In an article in the Washington Post last week Marc
Kaufman reported that, with the influence of former NASA Associate
Administrator Alan Stern (also the principal investigator on the New Horizons 2015 Pluto
flyby), NASA is reconsidering funding SETI proposals and Congress isn't saying
"no." The National Science Foundation has been funding SETI research since 2004.
It was a dark day for SETI in 1993 when Congress cut off a
very modest funding for radio searches ($12 million/yr.) thereby extending
isolationism across interstellar space. They disconnected the phone on a targeted search of 1,000 nearest sun-like stars and a multi-million radio frequency all-sky survey.
Leading the attack was former Nevada Democratic Senator Richard
Bryan who found a great taxpayer whipping boy in the SETI goals. He milked the
patently un-scientific UFO phenomenon to belittle SETI as having any
intellectual ballast. "The Great Martian Chase may finally come to an end. As
of today, millions have been spent and we have yet to bag a single little green
fellow," he said in 1993. Other senators questioned the use of taxpayer dollars
and cited the skepticism that confronts SETI research.
Since then SETI astronomers have scrambled to raise money
through private donations. The powerful new $25 million Allen Array (pictured top), an orchard of interlinked
and mass-produced radio telescopes in northern California, was funded by
Microsoft co-founder Paul Allen. Now I guess that means that if we get a SETI
signal the first to know may be Microsoft founder Bill Gates instead of President Obama.
Greek philosophers spoke eloquently of an infinite universe
full of life, but only until recently scientists have treated the question with
deep skepticism. A half century ago life was considered so fragile that the
circumstances that brought it on Earth were considered at best quite rare.
Today we know that life is tenacious, opportunistic, and will eat almost
anything in carving out an environmental niche. Evolution is the most awesome
manifestation of matter.
What's more, NASA's Kepler mission will likely tell us there are millions of inhabitable planets like Earth across the galaxy.

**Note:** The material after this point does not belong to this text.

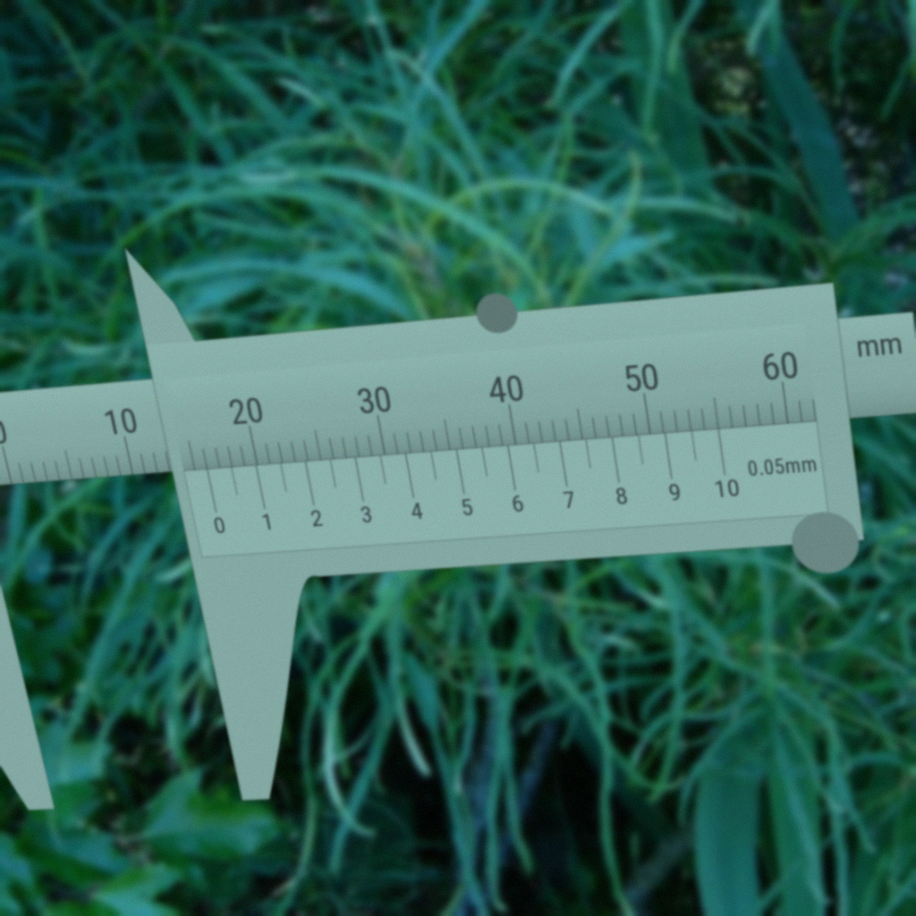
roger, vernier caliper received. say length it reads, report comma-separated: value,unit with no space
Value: 16.0,mm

Still, intelligent life may indeed be exceedingly rare. But, armed with powerful new telescopes and technology, if anybody is out there, we should find them in the next 25 years predicts the founder of SETI, Frank
Drake. Drake had the scientific courage to listen for aliens 50 years ago when the idea was definitely un-cool in science circles.
My guess is that if intelligent life is common, then its detection — probably purely by accident — will happen before scientists celebrate Galileo’s 500th anniversary. The Copernican revolution will be truly completed.